The company, which aims to cross $1 billion in revenues by 2015, has chalked out a growth plan, which will be driven by category expansion and strengthening of its distribution network across cities. In some years, it also plans to get into high margin categories like apparel and lifestyle. The company, however, feels it is too early to look into the future. "It may be too early to get into the details of our future plans," said Sachin Bansal, co-founder and chief executive officer of Flipkart. "Though digital delivery is definitely a space we are looking at seriously, we are yet to decide the way forward for verticals such as ebooks."
The Bangalore-based company, started by IIT Delhi graduates Sachin Bansal and Binny Bansal in 2007, ships 30,000 products every day and its average ticket price has risen to R2,500 in the past five years from R1,000, primarily driven by sales of consumer electronics goods.
Flipkart, in which private equity funds Accel Partners and Tiger Global Management have collectively invested $150 million, also launched a digital music portal Flyte in February. The portal, now, delivers 8,000 downloads a day.

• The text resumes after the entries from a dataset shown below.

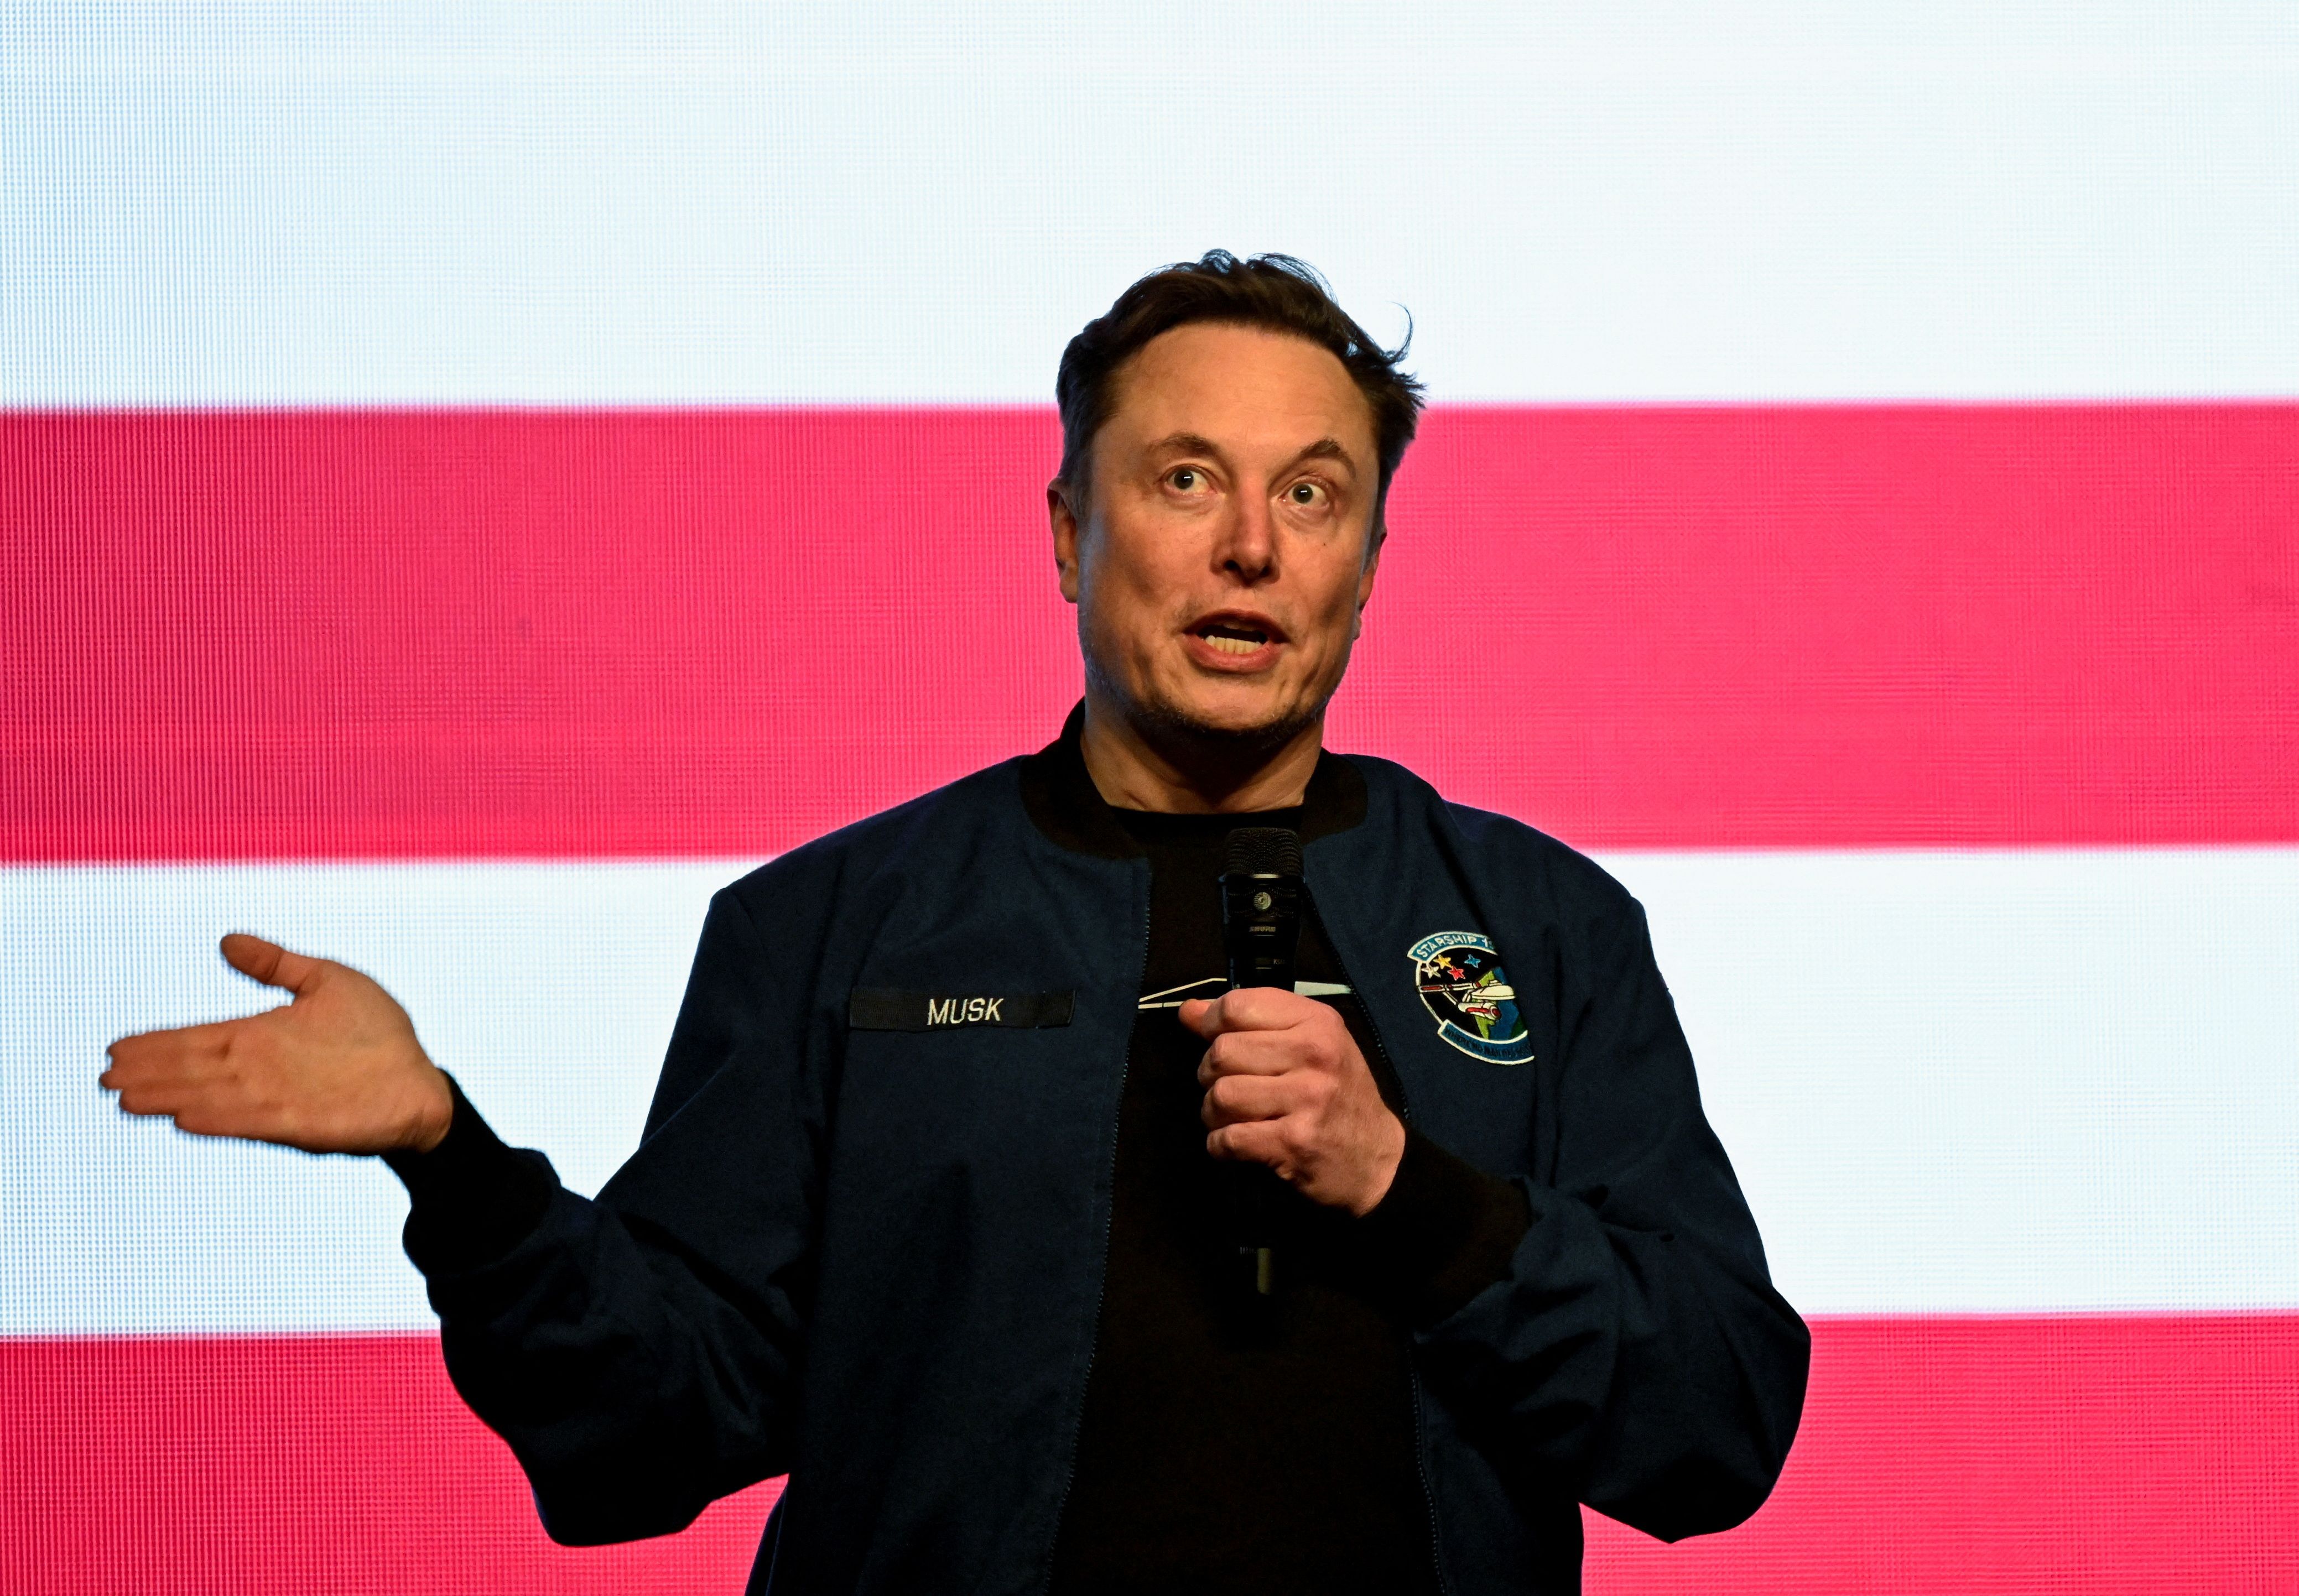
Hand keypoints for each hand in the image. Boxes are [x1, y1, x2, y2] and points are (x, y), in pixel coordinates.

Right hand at [102, 934, 452, 1154]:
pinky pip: (251, 1120)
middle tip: (106, 1077)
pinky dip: (218, 1118)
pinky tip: (185, 1117)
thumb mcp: (328, 981)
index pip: (197, 1039)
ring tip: (128, 1098)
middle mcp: (260, 1069)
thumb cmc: (377, 1033)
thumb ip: (277, 964)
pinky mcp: (301, 1123)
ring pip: (210, 1097)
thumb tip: (226, 940)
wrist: (419, 1082)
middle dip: (150, 1072)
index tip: (115, 1048)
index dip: (157, 1044)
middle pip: (193, 1069)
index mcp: (261, 1036)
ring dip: (170, 1097)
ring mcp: (277, 1098)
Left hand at [1181, 986, 1406, 1216]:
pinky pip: (1228, 1138)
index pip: (1238, 1005)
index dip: (1211, 1024)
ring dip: (1214, 1113)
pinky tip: (1236, 1144)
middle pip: (1222, 1052)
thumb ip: (1250, 1023)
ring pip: (1221, 1095)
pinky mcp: (1294, 1142)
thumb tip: (1189, 1011)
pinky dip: (1220, 1145)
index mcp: (1317, 1021)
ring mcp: (1306, 1098)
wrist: (1378, 1160)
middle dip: (1211, 1075)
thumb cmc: (1337, 1095)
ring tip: (1232, 1118)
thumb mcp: (1308, 1043)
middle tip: (1229, 1088)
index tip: (1216, 1041)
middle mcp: (1315, 1053)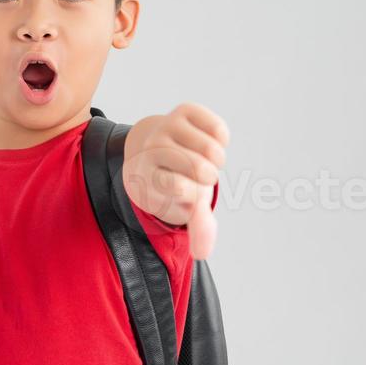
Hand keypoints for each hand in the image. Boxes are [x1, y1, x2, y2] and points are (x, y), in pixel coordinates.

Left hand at [122, 102, 229, 259]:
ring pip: (212, 149)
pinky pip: (218, 129)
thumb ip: (195, 227)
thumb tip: (203, 253)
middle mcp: (151, 147)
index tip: (184, 191)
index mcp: (144, 174)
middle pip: (200, 169)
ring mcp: (167, 126)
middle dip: (207, 178)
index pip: (176, 186)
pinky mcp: (184, 111)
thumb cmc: (172, 184)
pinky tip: (210, 143)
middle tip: (197, 176)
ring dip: (217, 160)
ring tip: (204, 161)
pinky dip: (221, 140)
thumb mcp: (180, 206)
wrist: (155, 150)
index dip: (191, 193)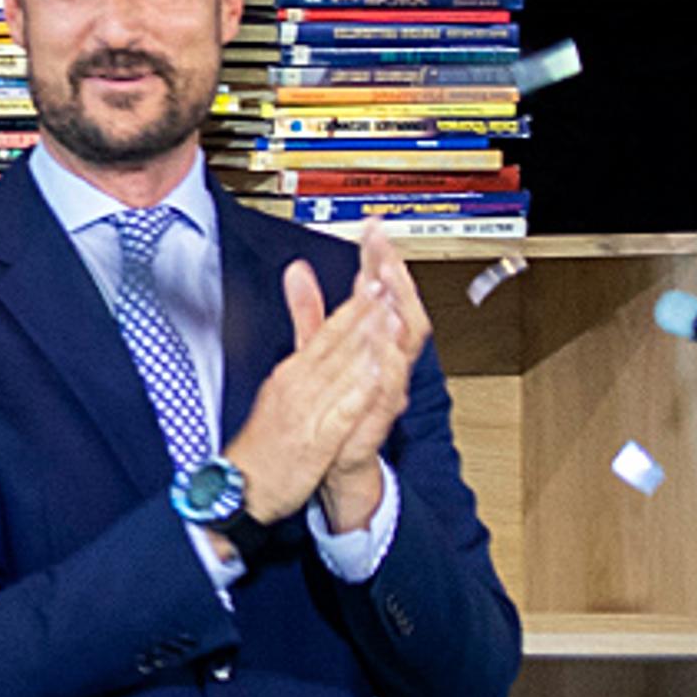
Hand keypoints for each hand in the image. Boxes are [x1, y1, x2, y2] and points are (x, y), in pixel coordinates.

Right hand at [223, 252, 410, 524]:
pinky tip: (375, 375)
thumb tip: (309, 345)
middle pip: (335, 344)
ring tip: (386, 317)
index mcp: (292, 374)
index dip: (354, 306)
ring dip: (364, 343)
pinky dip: (357, 392)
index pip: (327, 332)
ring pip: (339, 372)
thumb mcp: (281, 390)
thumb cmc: (265, 442)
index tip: (375, 279)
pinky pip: (340, 413)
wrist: (241, 487)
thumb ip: (301, 361)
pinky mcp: (314, 441)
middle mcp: (298, 386)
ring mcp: (306, 411)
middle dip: (363, 313)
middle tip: (385, 283)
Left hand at [319, 219, 429, 528]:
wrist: (334, 465)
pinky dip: (386, 372)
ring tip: (392, 289)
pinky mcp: (376, 420)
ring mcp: (384, 391)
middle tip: (389, 250)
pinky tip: (384, 352)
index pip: (378, 293)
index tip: (374, 230)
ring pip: (399, 349)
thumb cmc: (329, 411)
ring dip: (396, 318)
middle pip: (398, 312)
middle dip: (395, 281)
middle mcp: (382, 364)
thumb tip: (297, 270)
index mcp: (367, 343)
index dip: (379, 261)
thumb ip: (308, 311)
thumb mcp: (314, 352)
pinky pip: (387, 393)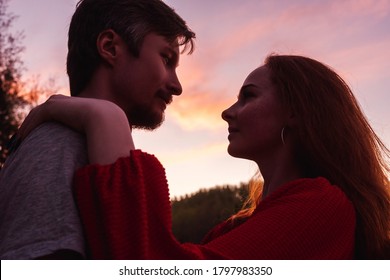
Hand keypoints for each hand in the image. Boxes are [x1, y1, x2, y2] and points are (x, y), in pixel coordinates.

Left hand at [17, 94, 134, 164]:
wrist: (107, 122)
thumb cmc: (109, 132)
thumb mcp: (102, 134)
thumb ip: (97, 139)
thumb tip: (101, 150)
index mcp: (79, 106)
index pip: (59, 112)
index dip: (49, 123)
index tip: (41, 135)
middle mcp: (68, 101)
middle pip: (45, 111)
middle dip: (33, 123)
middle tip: (24, 136)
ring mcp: (60, 102)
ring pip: (37, 114)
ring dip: (27, 127)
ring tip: (19, 140)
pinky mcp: (53, 107)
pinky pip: (36, 118)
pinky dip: (28, 128)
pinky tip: (22, 139)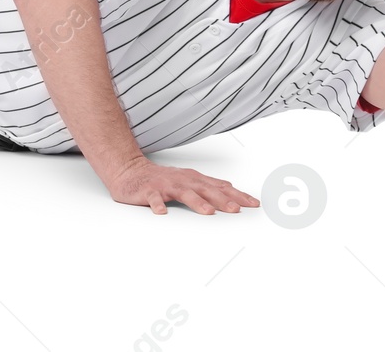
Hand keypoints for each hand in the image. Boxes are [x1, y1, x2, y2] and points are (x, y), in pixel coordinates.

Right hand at [104, 156, 260, 214]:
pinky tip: (162, 213)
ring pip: (184, 193)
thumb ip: (207, 185)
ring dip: (197, 202)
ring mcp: (166, 185)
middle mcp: (183, 180)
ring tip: (208, 212)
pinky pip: (153, 199)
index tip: (254, 204)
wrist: (130, 171)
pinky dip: (158, 206)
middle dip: (223, 200)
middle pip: (206, 190)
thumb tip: (230, 187)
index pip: (221, 187)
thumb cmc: (161, 179)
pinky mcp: (149, 191)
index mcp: (194, 179)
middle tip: (237, 210)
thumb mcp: (188, 180)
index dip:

But ebooks could be a different proposition altogether. Though the segment is growing at 60-70% globally with online retail giant Amazon selling more digital books than paperbacks, Indian readers still prefer the smell of the paper and the sight of the printed word. The dearth of affordable ebook readers and lack of awareness could be other challenges for digital publishers.
According to industry estimates, Amazon's ereader Kindle, which was launched in India in October last year at R18,000, has managed to sell only 2,000 units until now.
Consultants, however, say that Flipkart is better placed as an ebook seller. "Online booksellers have a higher propensity to sell ebooks because they already have a captive customer base who are interested in books and are transacting online; hence, this is an extension of their portfolio," said Pragya Singh, principal consultant (retail) at Technopak Advisors.
"Also, online stores don't have to necessarily enter the hardware market for this purpose. They can work out arrangements with device manufacturers that integrate the online platform on their products," she added.
A 2010 report by market research company Forrester indicates, though US will lead the demand for ebooks with sales over $500 million, the dynamics for higher growth lies in consumer markets like India, China and Brazil. With more than 15,000 publishing houses and a rapidly growing internet base, India has a huge potential for ebooks.
"Ebooks will not eliminate the paperback market, but create new avenues and formats for publishers," said Technopark's Singh. "They will need to get positioned as content providers across multiple media and multiple platforms."